• Text for analysis:

+ + + + +

Automating the Air

How will self-driving cars affect us? Automation has been in the cockpit of airplanes for decades, how has it worked out for the pilots who fly them?

I was discussing self-driving cars with my friend Matt, who is a pilot for a major US airline. You have definitely heard of it, and there is a very good chance that you’ve flown it. Matt pointed out that planes have had automation for decades: the trusty autopilot feature that gives Tesla’s AutoPilot its name. I realized that the issues that drivers are struggling with now — such as how much to trust the automated system — are ones that must have been encountered by commercial pilots for some time.

To explore this, I set up an interview with Matt about automation in the cockpit. Here’s the transcript:

Loren: Okay. You’re a commercial pilot, Matt, for a -

Matt: A major U.S. airline.

Loren: When someone says, “Which one?” I say, “A major one.”

+ + + + +

• Your instructions: Summarize the piece on cockpit automation in two sentences. These dataset entries come from a different source than the text.

[Dataset entries]
+ + + + +

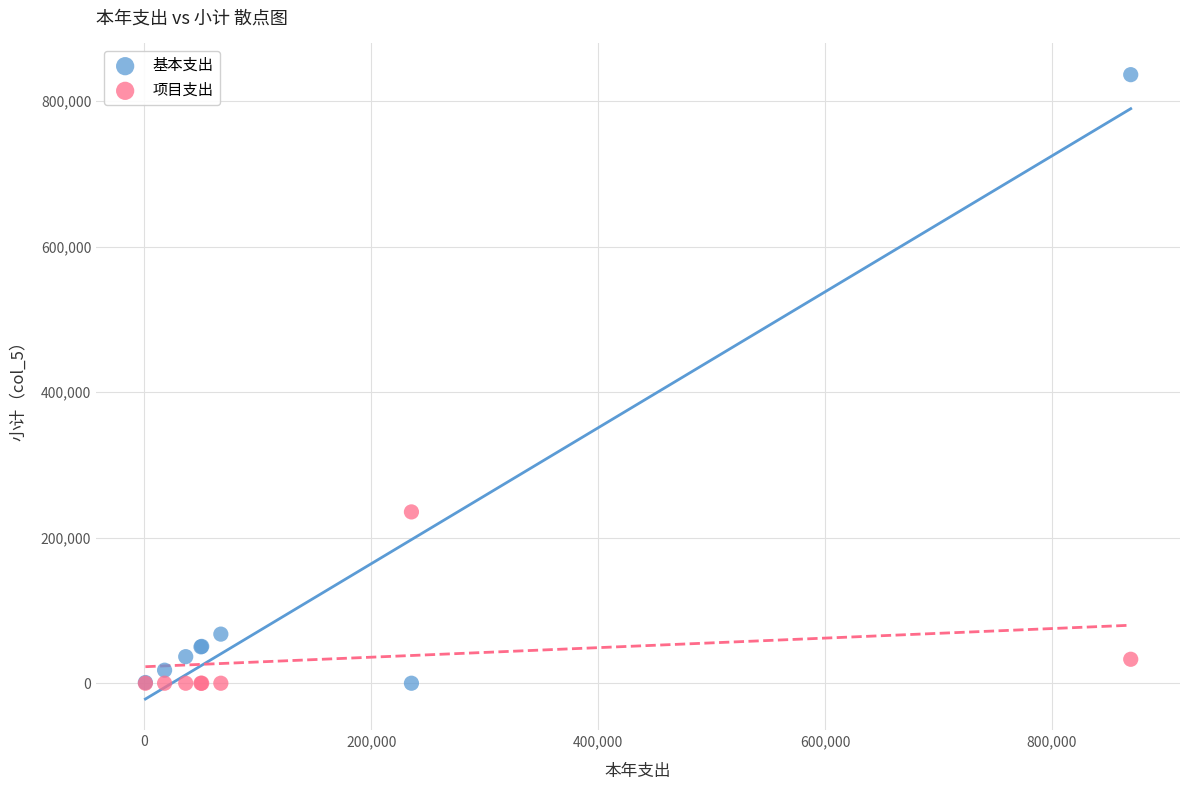

Across all series, what Y value is closest to 418274?

235500.0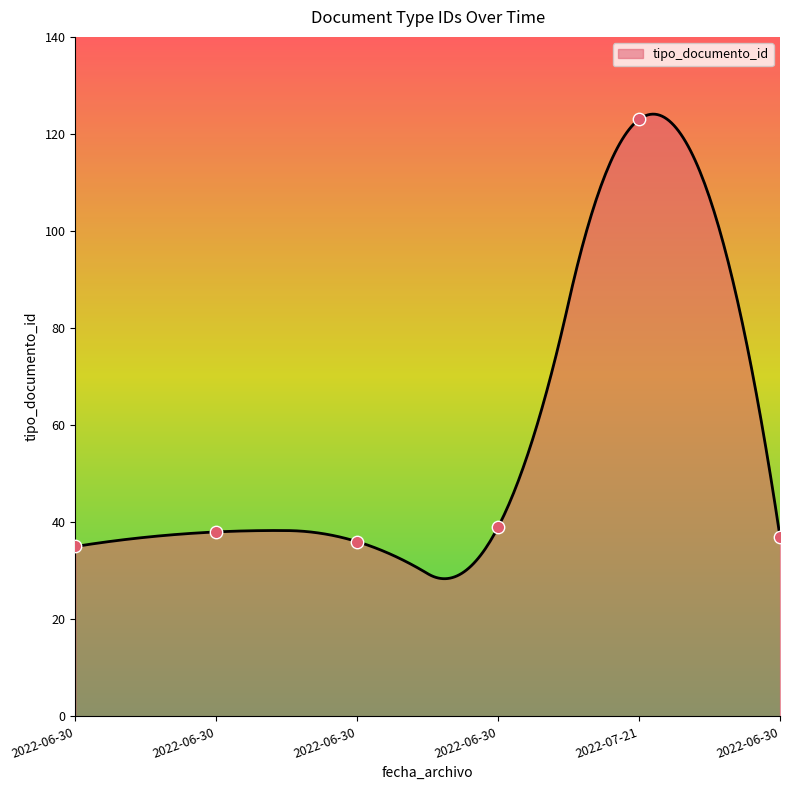

Between 2022-06-30 and 2022-06-30, which is larger?

2022-06-30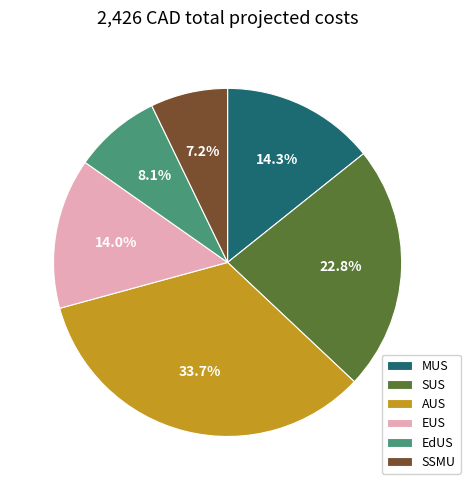

Approximately how many times larger is the value at SSMU compared to MUS?

0.5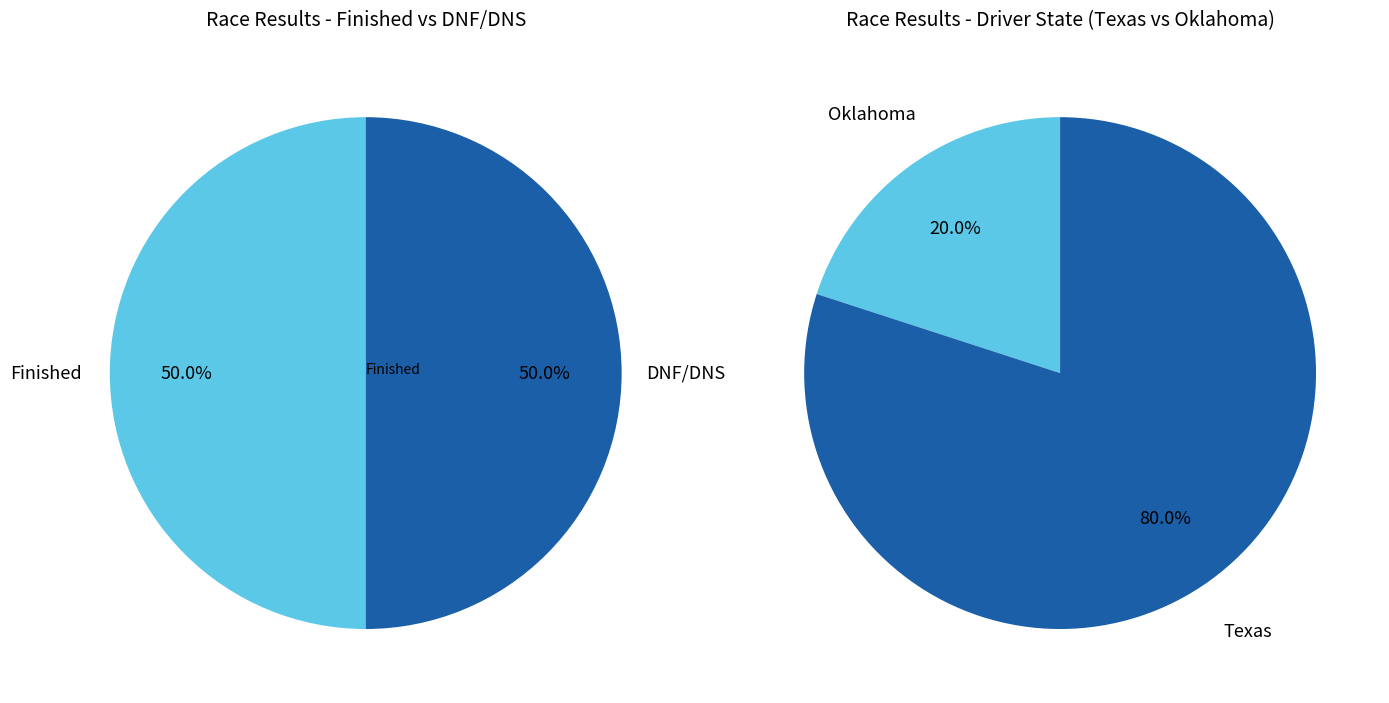

What percentage is the 0 slice, to the nearest percent?

50%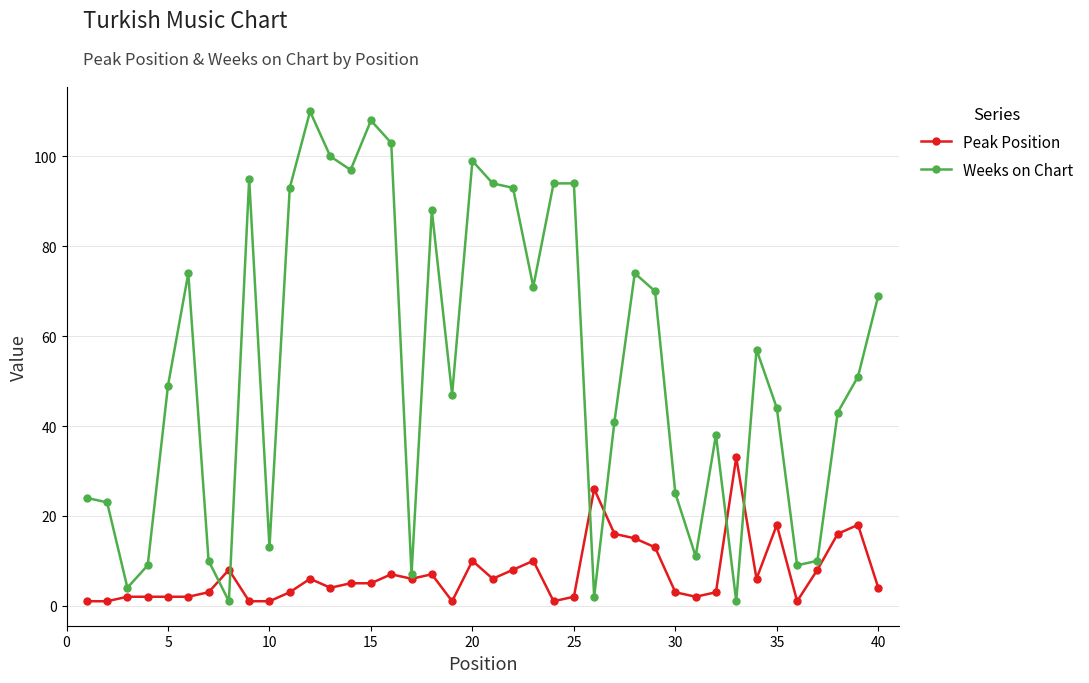

What is the average value of the Peak Position series?

7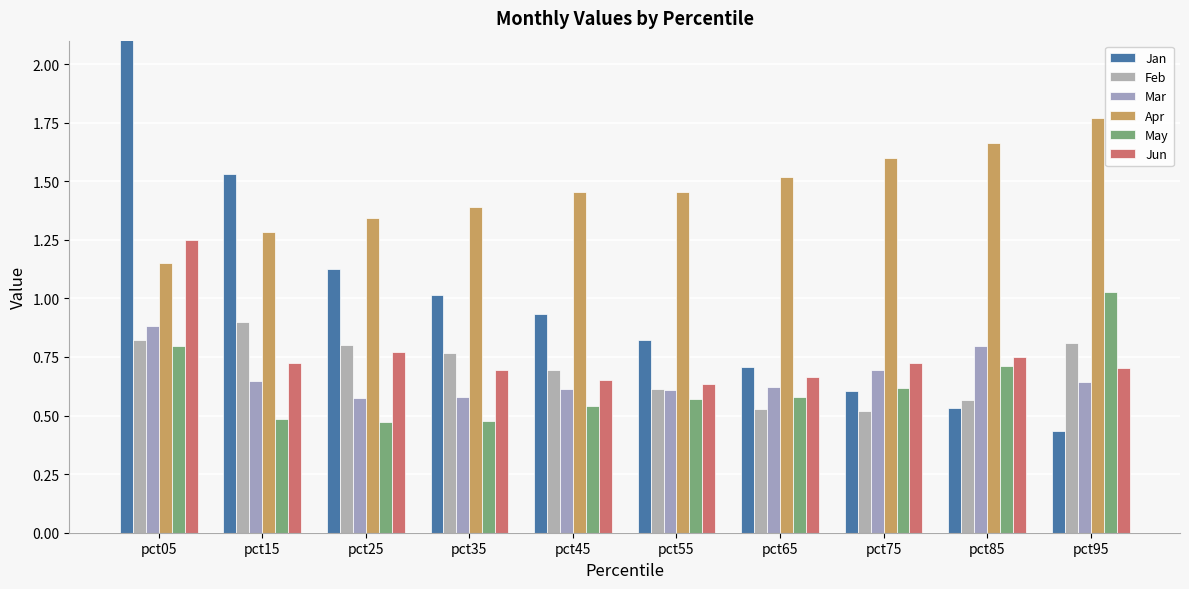

Is the value of Mar at pct95 greater than the value of Apr at pct95?

No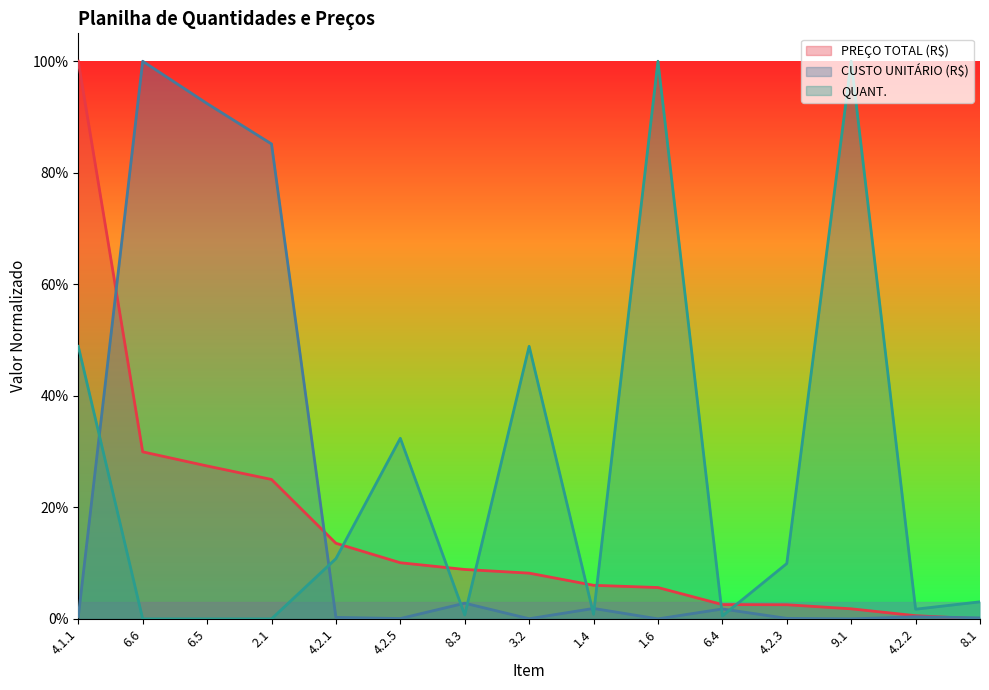

What are all the series names shown in the legend?

PREÇO TOTAL (R$), CUSTO UNITÁRIO (R$), QUANT.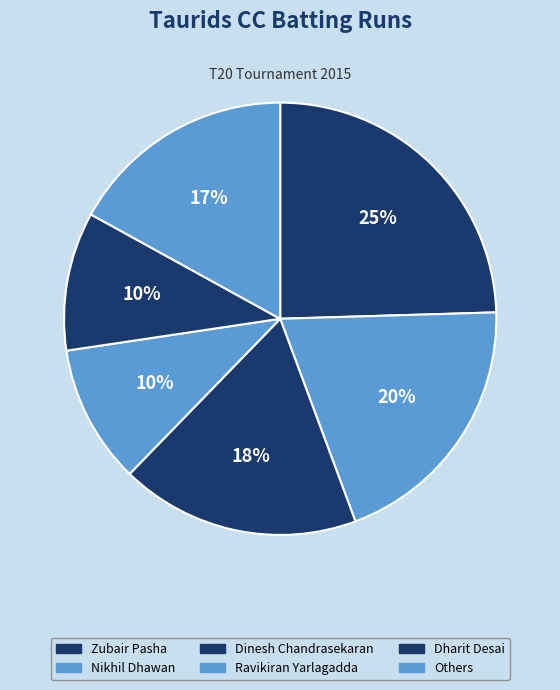

To the nearest percent, what is the average slice percentage?

17%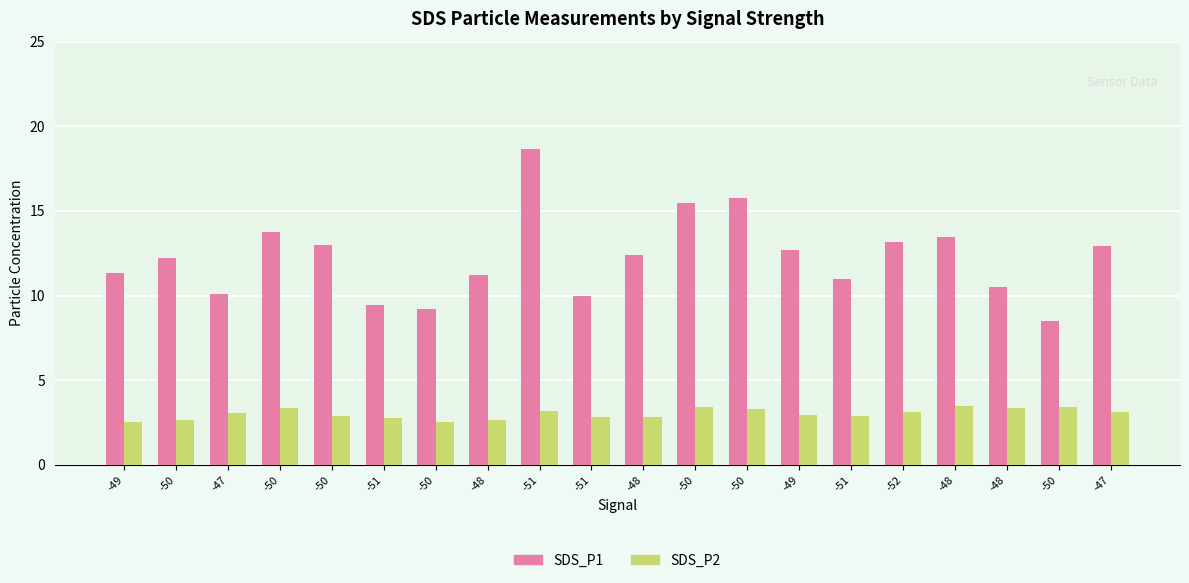

Reading left to right, extract all data points from this chart.

SDS_P1: -49=11.3	-50=12.2	-47=10.1	-50=13.7	-50=13.0	-51=9.4	-50=9.2	-48=11.2	-51=18.6	-51=10.0	-48=12.4	-50=15.5	-50=15.8	-49=12.7	-51=10.9	-52=13.2	-48=13.4	-48=10.5	-50=8.5	-47=12.9
SDS_P2: -49=2.5	-50=2.6	-47=3.1	-50=3.3	-50=2.9	-51=2.8	-50=2.5	-48=2.6	-51=3.2	-51=2.8	-48=2.8	-50=3.4	-50=3.3	-49=3.0	-51=2.9	-52=3.1	-48=3.5	-48=3.4	-50=3.4	-47=3.1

+ + + + +

• Result: While discussing self-driving cars with a friend who flies for a major US airline, the writer learned that planes have had autopilot automation for decades. This led to the realization that commercial pilots must long have faced the same issues drivers now face, such as how much to trust the automated system, so the writer set up an interview with the pilot, Matt, about automation in the cockpit.